‘Time is not on our side’ — Biden navigates cyber attacks without a cyber czar

Turf wars and political battles are keeping open a role that Congress created and is demanding be filled.

The Biden White House is facing multiple cyber attacks and cyber espionage campaigns targeting U.S. companies and government agencies, without the services of a cybersecurity czar to coordinate a response and keep lawmakers in the loop.

The role, known officially as the national cyber director, remains unfilled two months into Joe Biden’s presidency despite a legal mandate that it be occupied. Congress had ordered the creation of the post in a defense bill it enacted late last year over then-President Donald Trump’s veto. And they expected the Biden White House to act quickly on it.

But nearly a dozen current and former officials familiar with the deliberations say that it has been the casualty of classic Washington dramas: executive branch officials wary of legislators meddling in their business and government bureaucrats trying to fend off potential colleagues from encroaching on their perceived portfolios.

The failure to fill the role, which would be responsible for coordinating the entire U.S. government’s defensive cyber operations, comes as the new administration grapples with how to kick suspected Russian and Chinese hackers out of federal cyber infrastructure following two major breaches. And it lays bare the challenges in setting up a brand new agency that could encroach upon some power centers in the White House, particularly the National Security Council.

Sen. Angus King (I-Maine), who serves as co-chairman of the Cyberspace Solarium Commission — the body that successfully pushed for the inclusion of the National Cyber Director role in last year’s National Defense Authorization Act — said he was “frustrated” by the delay.

“It’s like we are in conflict and they are not appointing the secretary of defense,” he said. “I would hate to have another attack occur in the next 30-60 days and still not have anyone in that position.”

The White House has indicated to lawmakers that it will send their conclusions to Congress next week, King said. But it’s still not clear when they will nominate a director, who will need to go through a potentially lengthy Senate confirmation process. Further complicating matters is that Congress has yet to fund the NCD office, making it difficult for the White House to plan out how it will be structured.

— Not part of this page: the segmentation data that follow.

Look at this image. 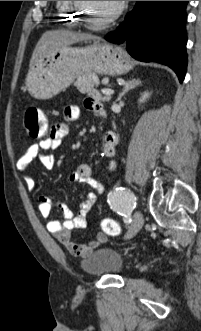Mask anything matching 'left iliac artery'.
Listing matches in <instances>:
<instances>
[{
  "instance_id": "left-iliac-artery-1",
  "label": "left iliac artery",
  "mask_w": 201,
  "mask_h": 331,
  "mask_svg": "<svg viewBox=\"0 0 201 331\" xmlns=\"http://www.w3.org/2000/svg\"><path fill=\"white\" fill-rule=\"evenodd\" d=\"M108 203L114 212L128 220L131 212L136 207V198L129 190L123 187H116L109 194Z\"/></svg>"
}]
</instances>
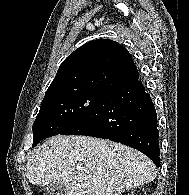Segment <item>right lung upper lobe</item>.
<instances>
[{"label": "right lung upper lobe", "instance_id": "right-lung-upper-lobe-1", "mask_svg": "<svg viewBox=\"0 0 189 195\" xmlns=\"http://www.w3.org/2000/svg\"><path fill=\"white\" fill-rule=\"evenodd\" d=\"M137 79L130 53L115 41L98 39L79 47L62 62L46 95L78 88L112 92Z\"/></svg>", "mask_w": 189, "mask_h": 195}]
</instances>
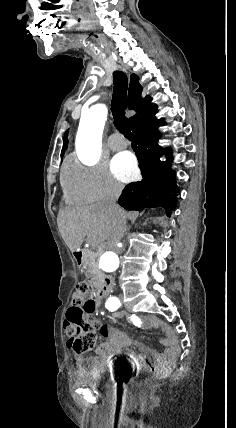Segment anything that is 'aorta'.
Segmentation results:
<instances>
[{
	"label": "aorta",
	"instance_id": "762f6f07",
	"mask_svg": "<svg viewBox=\"0 0 236 428\" xmlns=\"http://www.w3.org/2000/svg\"><path fill=\"white\" fill-rule=\"evenodd\" d=\"M107 112L105 105L96 104L81 115L76 136V149L80 159L87 164L97 162L101 155L102 134ZM119 263L117 253L107 251L101 256L99 266L105 272H114L119 267Z\"/></svg>",
	"mask_w": 236,
	"mask_h": 428
}]
</instances>
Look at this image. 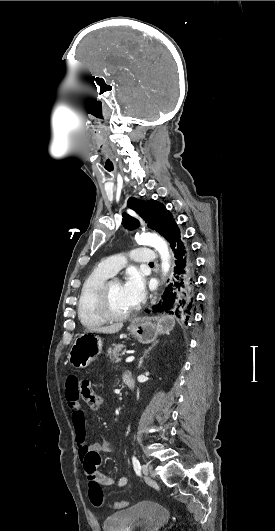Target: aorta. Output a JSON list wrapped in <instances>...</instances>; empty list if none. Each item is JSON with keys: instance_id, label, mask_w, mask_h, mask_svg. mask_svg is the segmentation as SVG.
<instances>
[{"instance_id": "1", "label": "aorta", "mask_w": 275, "mask_h": 531, "mask_svg": "<svg viewBox=\"0 0 275 531\" xmlns=\"http://www.w3.org/2000/svg\"><path fill=\"white\" fill-rule=\"evenodd\" d=\"M143 237L146 239V241H148L151 247H154V249L158 251L162 261L161 269L163 271V275H167L168 271H170L171 265L170 253L165 239L158 237V235H149V233H143Z\"/></svg>"}]
</instances>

“They’re taking way too long, and while conducting this review they have not nominated someone,” said Mark Montgomery, a senior adviser to the Cyberspace Solarium Commission and senior fellow at Foundation for the Defense of Democracies. “So they are very much slowing down the development of the NCD office.”

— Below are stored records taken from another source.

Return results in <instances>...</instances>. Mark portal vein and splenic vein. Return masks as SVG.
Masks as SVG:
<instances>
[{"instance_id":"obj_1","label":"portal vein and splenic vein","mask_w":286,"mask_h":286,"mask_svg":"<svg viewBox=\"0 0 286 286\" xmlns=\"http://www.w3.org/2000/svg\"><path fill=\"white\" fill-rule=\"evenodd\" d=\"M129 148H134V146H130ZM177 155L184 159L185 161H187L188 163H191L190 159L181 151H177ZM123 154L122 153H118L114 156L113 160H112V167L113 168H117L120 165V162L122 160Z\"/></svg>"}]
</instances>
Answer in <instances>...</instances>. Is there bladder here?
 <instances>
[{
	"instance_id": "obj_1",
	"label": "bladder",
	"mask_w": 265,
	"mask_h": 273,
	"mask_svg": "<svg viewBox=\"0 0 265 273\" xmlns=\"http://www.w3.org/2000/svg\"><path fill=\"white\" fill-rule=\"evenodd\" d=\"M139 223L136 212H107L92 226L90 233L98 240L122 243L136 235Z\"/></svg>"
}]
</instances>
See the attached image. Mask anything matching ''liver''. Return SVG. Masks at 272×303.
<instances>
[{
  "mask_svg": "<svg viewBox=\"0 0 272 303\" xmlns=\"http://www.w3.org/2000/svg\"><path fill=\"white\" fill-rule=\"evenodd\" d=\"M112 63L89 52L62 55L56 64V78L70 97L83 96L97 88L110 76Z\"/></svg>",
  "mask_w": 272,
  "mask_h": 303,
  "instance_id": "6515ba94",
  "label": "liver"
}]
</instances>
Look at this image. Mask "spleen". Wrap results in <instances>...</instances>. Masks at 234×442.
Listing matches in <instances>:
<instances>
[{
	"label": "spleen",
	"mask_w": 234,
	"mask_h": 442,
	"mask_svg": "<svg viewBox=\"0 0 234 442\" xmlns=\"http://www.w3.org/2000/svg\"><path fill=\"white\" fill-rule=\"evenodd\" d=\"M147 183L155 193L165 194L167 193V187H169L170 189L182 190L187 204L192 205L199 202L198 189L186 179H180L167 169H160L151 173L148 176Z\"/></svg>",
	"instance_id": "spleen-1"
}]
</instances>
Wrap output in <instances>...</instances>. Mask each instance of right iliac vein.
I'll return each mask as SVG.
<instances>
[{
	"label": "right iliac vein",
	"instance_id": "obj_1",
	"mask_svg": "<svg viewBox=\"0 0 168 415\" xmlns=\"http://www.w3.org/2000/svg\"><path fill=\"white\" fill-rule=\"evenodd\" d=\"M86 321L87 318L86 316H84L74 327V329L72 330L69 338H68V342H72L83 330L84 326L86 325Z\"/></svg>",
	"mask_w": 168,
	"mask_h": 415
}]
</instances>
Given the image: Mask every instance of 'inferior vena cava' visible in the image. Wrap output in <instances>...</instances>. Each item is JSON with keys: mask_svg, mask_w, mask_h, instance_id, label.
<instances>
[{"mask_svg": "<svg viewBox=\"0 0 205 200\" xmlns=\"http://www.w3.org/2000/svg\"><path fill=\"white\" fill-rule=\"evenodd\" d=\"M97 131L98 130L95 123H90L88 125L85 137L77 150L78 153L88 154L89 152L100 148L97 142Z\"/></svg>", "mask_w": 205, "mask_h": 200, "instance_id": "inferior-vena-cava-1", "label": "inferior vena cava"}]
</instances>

Montgomery said he believes one reason for the delay is that the administration is “underwater” with responding to Russia’s recent hack on SolarWinds — a company whose software is used by multiple federal agencies — and China’s breach of Microsoft Exchange servers, used by many local and state governments and private companies. “Things really are very bad,” he said.

In a statement, NSC spokesperson Emily Horne said the administration has been “working tirelessly to urgently make the necessary investments to effectively defend the nation against malicious cyber activity.”

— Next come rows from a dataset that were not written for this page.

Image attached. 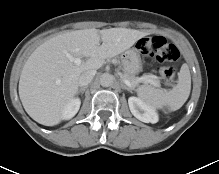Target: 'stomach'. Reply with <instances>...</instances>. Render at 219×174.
<instances>
[{"instance_id": "stomach-1", "label": "stomach", "mask_w": 219, "mask_h": 174, "mask_svg": "<svg viewBox=\"0 0 219 174\" xmlns=\"http://www.w3.org/2000/svg\"><path fill=\"white\" fill-rule=\"evenodd\" d=\"M121 62L123 71L129 75L135 76L142 69L140 50L137 47L127 50L124 53Z\"/></svg>"}]
</instances>
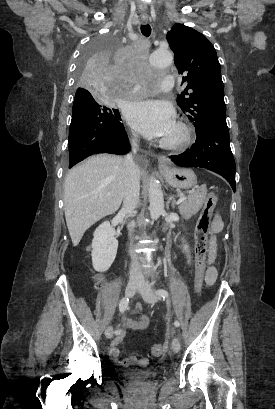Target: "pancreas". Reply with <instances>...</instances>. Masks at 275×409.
Instances as JSON below:
<instances>
[{"mask_svg":"<svg viewBox=\"0 0 275 409\" xmlns=\"http://www.w3.org/2000/svg\"><path fill=\"white\" fill-rule=\"evenodd\" d=\"M207 188H202V190H195V192H189L186 196L187 200H183L181 205H179V213L183 215L184 219H190L192 215H196L200 211L203 202L206 198ZM178 196H184L179 192Z\"/></svg>","mask_w":275,"mask_h":409,"instance_id":"pancreas-1","label":"pancreas"}]
</instances>
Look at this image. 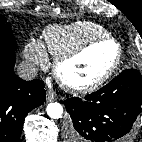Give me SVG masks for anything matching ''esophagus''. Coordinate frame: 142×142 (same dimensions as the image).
<instances>
[{
	"mask_svg": "<svg viewBox=\"0 0 142 142\" xmlns=\"http://www.w3.org/2000/svg\"><path fill=\"white\" fill-rule=\"evenodd\" d=\"M47 102H51L54 100V93L50 90L47 91V96H46Z\"/></svg>",
	"mask_w": 142,
	"mask_h": 142,
	"instance_id": "esophagus-1",
	"label": "esophagus"
}]
</instances>
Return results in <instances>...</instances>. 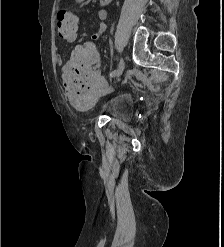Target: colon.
Listing matches in <instances>:
<instances>
[{
    "label": "colon",
    "instance_id": "1",
    "mask_svg": "<svg viewBox=\"0 0 224 247\" xmlns=\"http://www.w3.org/2000/svg\"><path fill=\"white\" fill-rule=\"evenodd\" d=\"M57 30L60 37L68 39L77 34L78 19L70 10L57 14ZM68 83V99L78 108L92 106L106 88L99 70V57L92 43L78 45L64 71Z\"/></svg>",
    "mask_w": 224,
    "mask_h": 247
}]
</instances>
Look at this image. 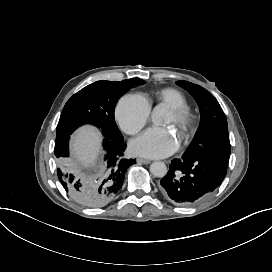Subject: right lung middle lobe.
<instances>
[{
	"mask_svg": "<svg viewBox=\"0 0 272 272\" xmlns=\"http://www.w3.org/2000/svg\"><path fill=\"white\" fill-rule=\"evenodd\" d=\"M139 78L117 81H97L76 94L65 104L57 129L56 141L69 136L83 124H93L111 140L122 138L114 118L118 99L129 88L144 84Z\"/></svg>",
	"mask_w": 272,
	"mask_h": 272,
	"instance_id": "obj_1",
	"label": "right lung middle lobe"
}]
</instances>
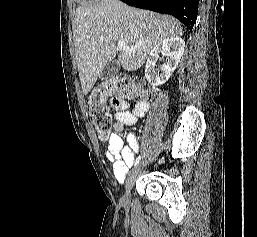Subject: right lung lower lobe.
Here are the masks:
<instances>
[{
	"instance_id": "1",
	"label": "right lung lower lobe",
	"mask_w": 257,
	"mask_h": 237,
	"mask_svg": "<svg viewBox=\"0 0 257 237\" xmlns=\"http://www.w3.org/2000/svg\"><path fill=\"white\" fill-rule=\"evenodd\" d=\"M126 4L161 14H170L192 31L199 0H121Z\"/></svg>"
}]
</instances>
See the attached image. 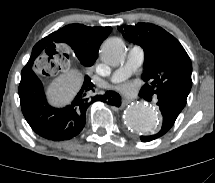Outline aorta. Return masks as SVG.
Listing matches in <instances>:
<instances>
[{
    "mask_svg": "<svg viewBox=\"0 0 215 183\" xmlns=\"http://www.w3.org/2000/svg\"><path fill=\"white\" fill-rule=\"evenodd\" d=\"M100 55L107 64L117 66L124 62L125 44L120 38H109L102 44ZM123 117L129 129L143 134L155 132L160 125L158 113L151 106L143 103L130 105L125 110Z\"/></svg>",
    "mask_w": 215,
    "mask_h": 183,
    "instance_id": "762f6f07",
    "label": "aorta"
}]
</instances>
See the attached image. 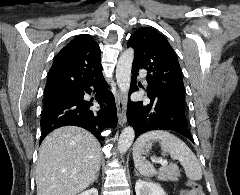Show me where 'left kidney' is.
Returning <instances> with one entry per match:
<instances>
[{
    "label": "left kidney",
    "mask_w": 240,
    "mask_h": 195,
    "mask_svg": "<svg viewBox=\"0 0 240 195\" xmlns=\"http://www.w3.org/2000/svg\"><path fill=\"white\" fill-rule=\"evenodd\" d=\"M136 195H167L163 187L154 181H144V179H137L135 183Z\"/></svg>",
    "instance_id": "left-kidney-1"
}]
</instances>
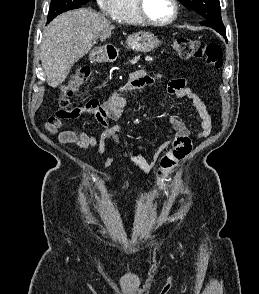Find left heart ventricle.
<instances>
[{
	"mask_svg": "<svg viewBox=\"0 0 259 294\" xmlns=\"http://www.w3.org/2000/svg\"><path fill=\"white\" fill-rule=\"evenodd\" d=\"M145 10L156 21H166L173 15L171 0H145Z\"/></svg>",
	"mask_w": 259,
	"mask_h": 294,
	"instance_id": "b2bd125f",
	"label": "left heart ventricle"
}]
</instances>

She added: “We are in the midst of a thorough and whole-of-government 60 day review regarding Solar Winds lessons learned, which includes consideration of how the new federal National Cyber Director entity will be structured in light of these lessons learned. Like Congress, we are committed to the defense of the nation’s cybersecurity. We understand the intense interest in the outcome of this review. However, this work is too important to rush and we must get it right for the American people.”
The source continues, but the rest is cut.